Poet Paul Valery was born in the Mediterranean town of Sete in 1871 before moving to the French city of Montpelier where he spent the majority of his childhood. Throughout his life and beyond, Valery was a poet, essayist and writer who was largely difficult to categorize. He grew out of the symbolist tradition of the time and was greatly influenced by French poet Stephane Mallarme, whose death led him to give up publishing his writing for nearly 20 years.
Paul Valery went to school in Montpelier and then chose to study to be a lawyer at the university. His great desire, though, was to live the life of a poet and he moved to Paris where he became part of the enclave of Stephane Mallarme, one of the major symbolist poets of the time. Although Valery is best known as a poet, he was not prolific and in 1892 he underwent an epiphany and crisis that would affect his writing for the rest of his life.
When Mallarme died in 1868, Valery put down his pen and did not publish anything until 1917. Two years later he married Jeannie Gobillard and settled down to a life away from the literary world. He worked at the War Ministry for a while before taking up a position as a private secretary to a man called Lebey. When Lebey died, Valery picked up his pen seriously once more and became a full time writer around 1920 at the age of 49.

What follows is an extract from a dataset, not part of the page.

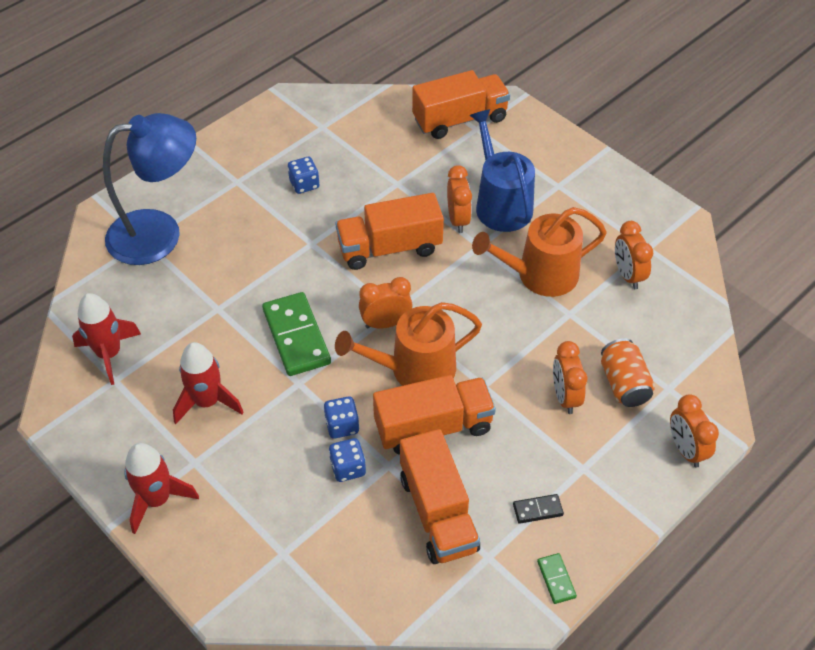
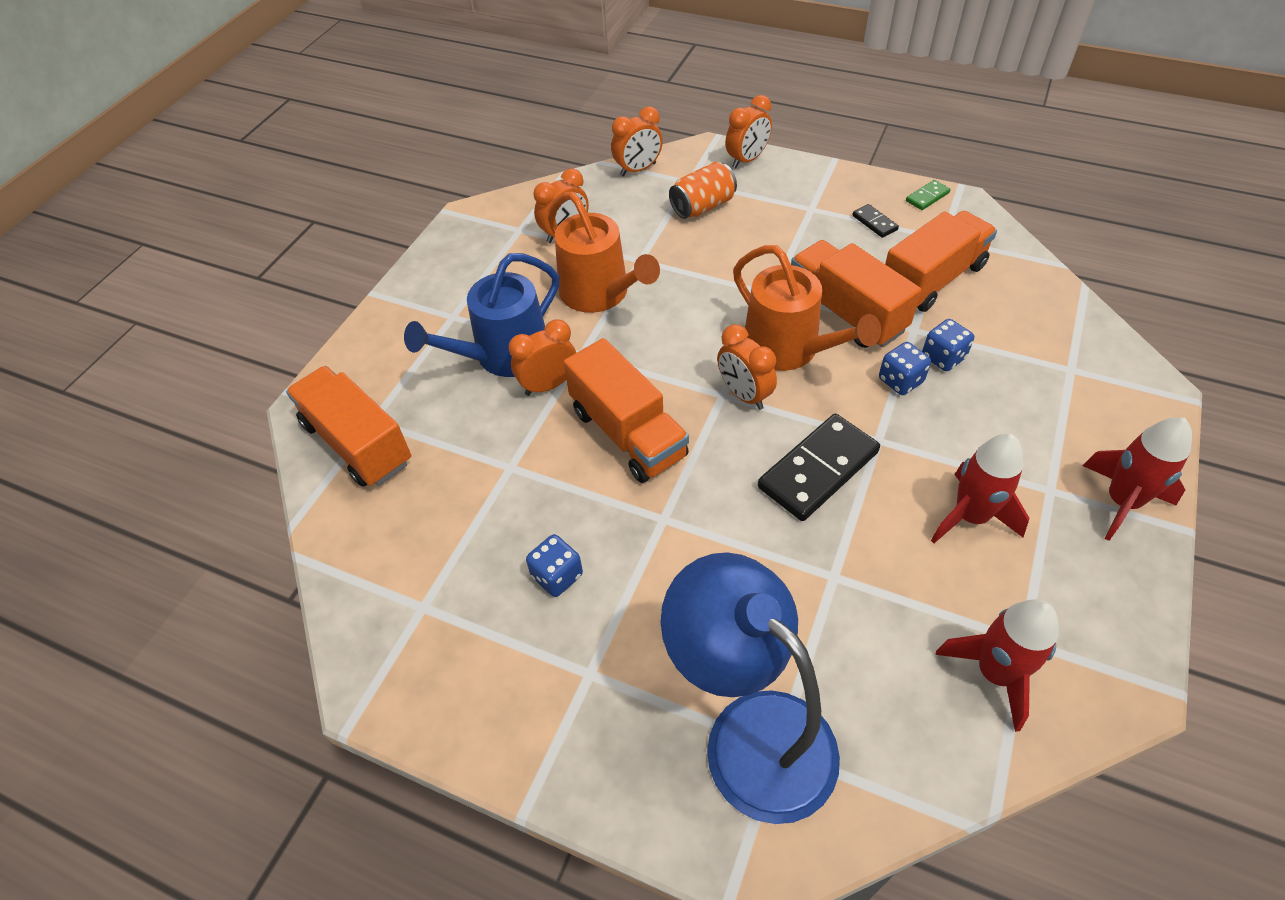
camera: 110 degrees left, 0 degrees up
(296, 336) = (818, 470): green domino -> black domino
(565, 396) = (743, 237): orange clock -> orange clock (638, 169)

It took him 4 years to write La Jeune Parque which later came to be considered as one of the great French poems of the last century. It is narrated by a woman who ponders on matters of both life and death and is often seen as an allegorical story of the way fate intervenes in all our lives. His prose works are far more numerous and he is well-known for satirical aphorisms and skeptical bon mots that also set him apart as one of the great thinkers of the time.
Whilst he was within his ‘great silence’ where he published nothing for 20 years, Valery kept copious notebooks that he wrote in every morning, musing on everything from science to politics. Earlier works from the pen of Paul Valery also include a collection of short verses in Album des vers ancien and Charmes, which have since confirmed his place as one of France’s poetical giants.
In 1931, Valery founded the Cannes International College that was dedicated to teaching French and all aspects of civilization and remains a force for education even today. He was an active member of the French Academy and often gave lectures and toured Europe promoting the cultural life of France.
He is said to have influenced many poets who followed, including T.S. Eliott and John Ashbury, because of his style that borrowed heavily on the symbolist tradition and the world of philosophy. Paul Valery died in 1945 in Paris and his body was taken to his birthplace of Sete for burial.